His parents weren’t helpful because they would ask him what he was doing to get stopped by the police. They wouldn’t accept that Tyquan wasn’t doing anything wrong. The way things finally improved was when Tyquan talked about the stops with Drew, his teacher from a previous high school. Drew had similar experiences with the police. Tyquan and Drew processed these experiences together. They cried after indicating how fearful and painful (clearly traumatic) these encounters were. 

Tyquan began learning about the stop-and-frisk policy, and learning he wasn’t alone. As he said in the documentary: “A lot of people don’t step up and say something because they’re scared … but I did the documentary to get people to actually step up and tell their stories. If we all come together, we can make change.”

From a psychological perspective, you can see how that shared experience with his teacher helped Tyquan understand that he was not alone. It opened doors to him not only understanding the situation, but also confidence that he could do something about it. 

This process is called racial socialization, and the authors’ RESET model breaks it down into these elements: 

  1. Racial stress appraisal – It took a few stops for Tyquan to realize he was being targeted because he was Black. Early on, he was internalizing that it could be something about him or something he did.
  2. Racial socialization competency – Tyquan’s parents were not prepared to help in this situation. Tyquan’s teacher could listen, and share his experiences, and put the encounters in context to help Tyquan better understand what was happening.
  3. Reappraisal – Tyquan developed the ability to reappraise and resolve this racial stress by talking about it with his teacher and getting a better understanding of stop-and-frisk. 
  4. Racial coping self-efficacy – He gained confidence in his ability to resolve racially stressful encounters by making conscious decisions (not stress-related reactions) based on the encounters. He learned more about the stop-and-frisk policy causing his stress, and was empowered to tell his story to help others.
  5. Resolution and Outcome. As a result, Tyquan saw improved long-term behavioral, cognitive, emotional, and social outcomes. related to the ways Drew and others socialized and supported him.

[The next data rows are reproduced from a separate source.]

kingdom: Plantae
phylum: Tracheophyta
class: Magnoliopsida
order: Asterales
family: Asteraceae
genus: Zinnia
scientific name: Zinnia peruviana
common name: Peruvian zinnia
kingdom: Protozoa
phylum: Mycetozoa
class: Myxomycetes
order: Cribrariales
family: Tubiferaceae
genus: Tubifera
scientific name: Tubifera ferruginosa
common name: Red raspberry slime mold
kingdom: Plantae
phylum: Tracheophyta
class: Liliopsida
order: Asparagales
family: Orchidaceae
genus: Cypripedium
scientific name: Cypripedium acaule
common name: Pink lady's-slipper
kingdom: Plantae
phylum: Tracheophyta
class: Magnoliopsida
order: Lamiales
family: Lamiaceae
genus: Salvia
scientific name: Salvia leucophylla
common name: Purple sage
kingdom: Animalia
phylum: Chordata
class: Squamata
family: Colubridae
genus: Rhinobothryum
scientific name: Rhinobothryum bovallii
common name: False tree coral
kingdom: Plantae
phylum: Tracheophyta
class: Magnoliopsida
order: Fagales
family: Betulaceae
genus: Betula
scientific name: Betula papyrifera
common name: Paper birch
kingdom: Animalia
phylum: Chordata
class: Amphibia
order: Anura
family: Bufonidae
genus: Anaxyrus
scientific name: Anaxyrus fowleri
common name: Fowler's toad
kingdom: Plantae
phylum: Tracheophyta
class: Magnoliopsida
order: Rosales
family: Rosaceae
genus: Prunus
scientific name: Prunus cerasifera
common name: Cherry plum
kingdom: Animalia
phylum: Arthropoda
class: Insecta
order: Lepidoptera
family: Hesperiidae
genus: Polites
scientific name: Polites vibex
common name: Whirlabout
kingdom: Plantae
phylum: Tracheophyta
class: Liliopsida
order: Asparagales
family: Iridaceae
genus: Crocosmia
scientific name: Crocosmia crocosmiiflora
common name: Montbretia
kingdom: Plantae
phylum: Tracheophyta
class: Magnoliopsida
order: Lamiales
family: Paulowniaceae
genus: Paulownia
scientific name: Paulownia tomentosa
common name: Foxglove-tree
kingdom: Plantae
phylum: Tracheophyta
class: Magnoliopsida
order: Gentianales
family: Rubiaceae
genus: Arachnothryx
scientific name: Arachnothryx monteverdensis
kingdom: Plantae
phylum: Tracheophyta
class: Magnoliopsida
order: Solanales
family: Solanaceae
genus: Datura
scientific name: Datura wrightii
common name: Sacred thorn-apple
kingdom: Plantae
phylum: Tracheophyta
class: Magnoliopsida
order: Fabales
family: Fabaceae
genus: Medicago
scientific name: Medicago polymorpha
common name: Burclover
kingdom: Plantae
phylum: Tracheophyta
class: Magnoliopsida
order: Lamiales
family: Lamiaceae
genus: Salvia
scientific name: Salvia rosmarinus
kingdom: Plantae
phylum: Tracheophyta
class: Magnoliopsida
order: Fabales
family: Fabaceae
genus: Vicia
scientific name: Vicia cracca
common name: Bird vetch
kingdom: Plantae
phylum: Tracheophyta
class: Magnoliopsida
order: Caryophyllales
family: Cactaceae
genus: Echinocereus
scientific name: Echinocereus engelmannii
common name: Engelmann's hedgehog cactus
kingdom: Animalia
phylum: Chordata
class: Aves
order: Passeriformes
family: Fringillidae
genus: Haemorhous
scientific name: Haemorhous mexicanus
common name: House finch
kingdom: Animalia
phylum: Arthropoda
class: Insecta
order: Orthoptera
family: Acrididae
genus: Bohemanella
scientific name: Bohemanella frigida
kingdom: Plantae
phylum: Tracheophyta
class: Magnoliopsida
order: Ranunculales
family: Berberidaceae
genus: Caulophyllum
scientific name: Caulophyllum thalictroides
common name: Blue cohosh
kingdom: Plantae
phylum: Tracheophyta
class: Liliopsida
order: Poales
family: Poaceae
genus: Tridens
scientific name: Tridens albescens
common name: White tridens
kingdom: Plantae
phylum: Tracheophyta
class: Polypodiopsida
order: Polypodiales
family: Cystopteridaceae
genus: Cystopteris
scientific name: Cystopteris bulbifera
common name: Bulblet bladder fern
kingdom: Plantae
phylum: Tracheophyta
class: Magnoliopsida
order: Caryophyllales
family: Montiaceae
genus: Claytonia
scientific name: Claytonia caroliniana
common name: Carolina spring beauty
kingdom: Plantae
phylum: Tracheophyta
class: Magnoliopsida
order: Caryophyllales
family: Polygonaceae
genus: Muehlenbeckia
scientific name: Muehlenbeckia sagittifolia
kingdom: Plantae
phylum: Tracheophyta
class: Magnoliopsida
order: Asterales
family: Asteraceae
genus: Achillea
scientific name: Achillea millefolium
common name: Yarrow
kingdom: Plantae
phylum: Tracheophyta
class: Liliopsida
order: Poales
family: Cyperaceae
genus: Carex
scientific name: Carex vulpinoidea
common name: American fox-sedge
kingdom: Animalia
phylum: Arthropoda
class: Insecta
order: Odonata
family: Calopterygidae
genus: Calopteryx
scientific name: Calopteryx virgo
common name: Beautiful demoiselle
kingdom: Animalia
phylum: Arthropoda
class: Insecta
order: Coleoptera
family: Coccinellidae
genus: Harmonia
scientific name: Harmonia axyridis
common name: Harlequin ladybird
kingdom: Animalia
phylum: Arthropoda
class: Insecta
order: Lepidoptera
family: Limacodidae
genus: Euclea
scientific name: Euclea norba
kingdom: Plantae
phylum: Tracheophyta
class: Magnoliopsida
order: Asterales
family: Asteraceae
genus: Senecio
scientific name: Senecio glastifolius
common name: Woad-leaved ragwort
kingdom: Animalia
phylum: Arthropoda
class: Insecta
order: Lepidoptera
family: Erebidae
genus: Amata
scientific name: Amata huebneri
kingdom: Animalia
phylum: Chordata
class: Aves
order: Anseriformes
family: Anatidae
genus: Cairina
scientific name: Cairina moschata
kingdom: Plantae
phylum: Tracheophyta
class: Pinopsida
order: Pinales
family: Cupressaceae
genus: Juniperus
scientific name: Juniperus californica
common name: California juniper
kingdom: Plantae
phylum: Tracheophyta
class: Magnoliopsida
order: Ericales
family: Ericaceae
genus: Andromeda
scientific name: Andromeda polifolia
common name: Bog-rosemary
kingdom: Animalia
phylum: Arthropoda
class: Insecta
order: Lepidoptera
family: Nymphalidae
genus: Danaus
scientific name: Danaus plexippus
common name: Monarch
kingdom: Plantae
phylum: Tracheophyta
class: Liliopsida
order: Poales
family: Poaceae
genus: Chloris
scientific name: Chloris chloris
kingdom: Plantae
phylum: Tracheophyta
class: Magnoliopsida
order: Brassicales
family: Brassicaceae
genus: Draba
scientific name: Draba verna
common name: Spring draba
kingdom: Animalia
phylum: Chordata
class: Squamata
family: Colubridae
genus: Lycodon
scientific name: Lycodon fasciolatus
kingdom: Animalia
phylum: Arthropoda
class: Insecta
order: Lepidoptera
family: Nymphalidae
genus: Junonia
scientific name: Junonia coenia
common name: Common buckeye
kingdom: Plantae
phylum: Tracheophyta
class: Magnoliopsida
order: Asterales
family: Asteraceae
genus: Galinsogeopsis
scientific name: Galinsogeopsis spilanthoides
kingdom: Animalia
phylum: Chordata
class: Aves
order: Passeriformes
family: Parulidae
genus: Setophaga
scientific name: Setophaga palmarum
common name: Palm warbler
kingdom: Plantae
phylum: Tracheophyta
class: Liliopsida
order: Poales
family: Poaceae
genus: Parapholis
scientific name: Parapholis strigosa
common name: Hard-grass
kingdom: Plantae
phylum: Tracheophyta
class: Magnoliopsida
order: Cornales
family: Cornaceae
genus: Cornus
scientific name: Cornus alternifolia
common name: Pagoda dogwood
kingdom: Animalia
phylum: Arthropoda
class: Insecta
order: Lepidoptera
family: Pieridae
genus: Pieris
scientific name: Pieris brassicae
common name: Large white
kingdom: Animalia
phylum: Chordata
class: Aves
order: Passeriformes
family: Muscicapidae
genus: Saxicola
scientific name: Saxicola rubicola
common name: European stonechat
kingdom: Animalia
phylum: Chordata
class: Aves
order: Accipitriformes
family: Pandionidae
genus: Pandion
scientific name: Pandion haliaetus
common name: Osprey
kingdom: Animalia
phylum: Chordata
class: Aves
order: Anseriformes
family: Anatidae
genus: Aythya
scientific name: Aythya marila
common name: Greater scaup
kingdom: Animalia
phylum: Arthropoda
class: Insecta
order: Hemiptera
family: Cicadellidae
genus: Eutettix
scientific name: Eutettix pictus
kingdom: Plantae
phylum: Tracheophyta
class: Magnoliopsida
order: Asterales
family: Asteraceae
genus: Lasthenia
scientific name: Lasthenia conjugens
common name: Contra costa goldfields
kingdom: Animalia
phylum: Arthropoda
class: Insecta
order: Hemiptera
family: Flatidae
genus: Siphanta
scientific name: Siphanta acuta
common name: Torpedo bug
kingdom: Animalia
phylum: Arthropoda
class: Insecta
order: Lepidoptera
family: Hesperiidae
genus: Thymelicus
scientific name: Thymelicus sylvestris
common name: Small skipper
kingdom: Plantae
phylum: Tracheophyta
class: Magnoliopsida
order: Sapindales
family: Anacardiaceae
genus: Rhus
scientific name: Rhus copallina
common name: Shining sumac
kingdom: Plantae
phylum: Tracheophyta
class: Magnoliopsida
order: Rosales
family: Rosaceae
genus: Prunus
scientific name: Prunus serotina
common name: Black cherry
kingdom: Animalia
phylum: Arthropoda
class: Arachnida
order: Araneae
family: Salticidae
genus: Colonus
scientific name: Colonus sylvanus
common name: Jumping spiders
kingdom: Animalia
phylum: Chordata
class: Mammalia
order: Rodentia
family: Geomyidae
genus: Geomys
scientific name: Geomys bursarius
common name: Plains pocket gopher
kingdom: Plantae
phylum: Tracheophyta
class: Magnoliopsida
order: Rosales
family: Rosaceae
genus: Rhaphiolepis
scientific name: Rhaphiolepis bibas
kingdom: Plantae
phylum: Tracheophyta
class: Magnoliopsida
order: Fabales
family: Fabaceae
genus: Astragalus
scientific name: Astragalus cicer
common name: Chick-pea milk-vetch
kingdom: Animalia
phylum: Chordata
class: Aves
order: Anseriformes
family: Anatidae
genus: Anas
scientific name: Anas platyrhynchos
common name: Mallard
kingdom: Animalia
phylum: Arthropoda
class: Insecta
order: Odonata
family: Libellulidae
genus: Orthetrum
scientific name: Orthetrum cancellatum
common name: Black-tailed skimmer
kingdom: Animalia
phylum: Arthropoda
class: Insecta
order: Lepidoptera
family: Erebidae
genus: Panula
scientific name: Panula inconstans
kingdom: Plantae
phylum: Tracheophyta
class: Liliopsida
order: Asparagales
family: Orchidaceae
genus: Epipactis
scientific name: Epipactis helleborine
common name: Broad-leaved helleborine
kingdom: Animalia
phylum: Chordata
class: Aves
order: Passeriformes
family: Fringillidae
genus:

An essential part of coping is helping individuals recognize what is happening internally with their emotions, and externally with the traumatic encounter. The socialization aspect is key as well. The trauma shared by a group of people, so the individual has an opportunity to not feel isolated and alone.

The authors present a more in-depth look at these elements, and I encourage you to take a look at their paper. It’s free online and linked in the description, along with Tyquan’s documentary.